Fortunately, through this work, I and many other “internal deployees” interacted with a lot of brave, selfless activists: Jay Naidoo, Sydney Mufamadi, Peter Mokaba, Rapu Molekane, Nomazizi Mtshoshisa, David Webster, Murphy Morobe, Harry Gwala, Mohamed Valli, Jessie Duarte, Steve Tshwete, Matthew Goniwe. We were privileged to be in the same space and struggle as so many principled freedom fighters.

And then, when the SACP and ANC were unbanned and our leaders began to return from exile or from Robben Island, we were privileged to meet other leaders of calibre and stature: Gill Marcus and Pallo Jordan, with whom we worked on establishing ANC publicity structures across the country; Jeremy Cronin, Charles Nqakula, Joe Slovo and Thenjiwe Mthintso, with whom we worked on relaunching Umsebenzi and the African Communist inside the country. And the Island Royalty themselves, enjoying the freedom of the new ANC head office at Munich Re (or, as it now is, Luthuli House): Nelson Mandela, Walter Sisulu, Govan Mbeki and Andrew Mlangeni.

Somehow, though, I don’t remember ever coming across the name Blade Nzimande. But maybe I was just moving in the wrong circles.

Perhaps that is why I struggle today to understand why Honourable Nzimande is so personally insulting when it comes to the very real legacy – and the principles — of Ronnie Kasrils.

Faultless factories

Describing Kasrils as a “factory fault” is not just an insult to this brave former MK combatant, who did what he could to build a post-democratic intelligence framework with integrity, who stood up for the people of Palestine, and raised very real concerns about the Protection of Information bill.

It’s an insult to the entire factory, and all the people whose names I’ve inserted in this article so far.

My knowledge of the means of production may not be as developed as some recent converts to communism.

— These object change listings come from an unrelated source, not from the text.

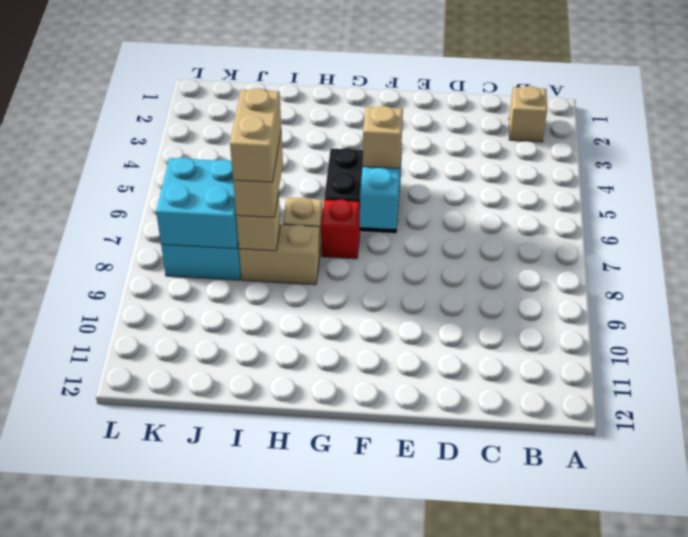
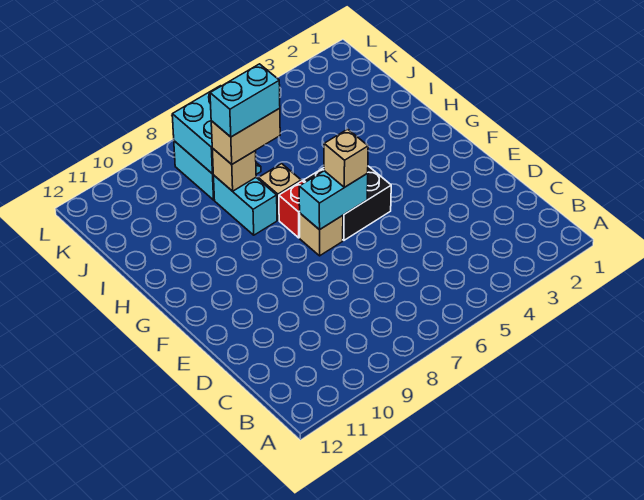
tan brick B2 level 1 -> tan brick F7 level 1
tan brick H8:I8 level 1 -> cyan brick H8:I8 level 1
tan brick I7:I8 level 4 -> cyan brick I7:I8 level 4

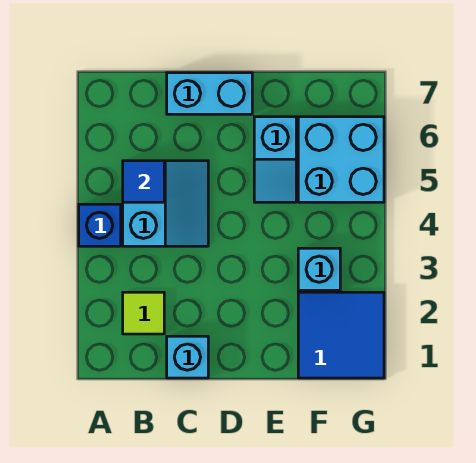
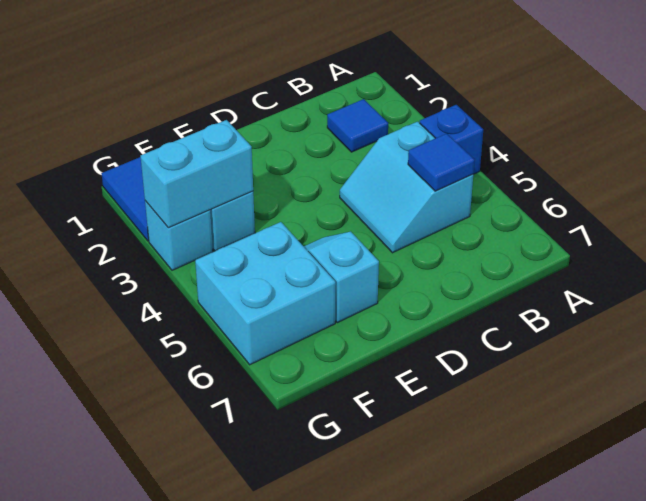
lime tile B2 level 1 -> blue tile B2 level 1
cyan brick C1 level 1 -> cyan brick G3 level 1
cyan brick C7:D7 level 1 -> cyan brick F3:G3 level 2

But my understanding is that only faulty factories can produce factory faults. So if there is something wrong with Kasrils, there is something wrong with the factory he worked in, and the factory that produced him.

In that factory, thousands of activists handcrafted the freedoms we enjoy today. They paid with it with their personal freedom, their dignity, and in many cases with their lives.

Sadly, it appears that same factory does not build freedom fighters, or freedom, anymore: it builds the million-rand BMWs that ministers travel around in, and the hundreds of million-rand cattle kraal and firepool that grace the lawns of Nkandla.

Sure, Kasrils is wrong to call for a spoilt vote. Rather than continue to fight for change from within the ANC – as fellow veterans Trevor Manuel, Pallo Jordan and Mavuso Msimang have chosen to do – he has moved outside the movement and positioned himself as an external critic. In the thin-skinned and hyper-defensive realm that is the ANC today, he has committed organisational treason.

I’m also not saying we shouldn’t ask questions about why someone with Kasrils’ history chooses to do what he does, why he does it now, and why he chooses to do it the way he has chosen.

But does it give anyone – including ANC Johnny-come-lately’s – the right to rubbish Kasrils’ history, or his principles, in an attempt to further embed themselves in the current circle of power?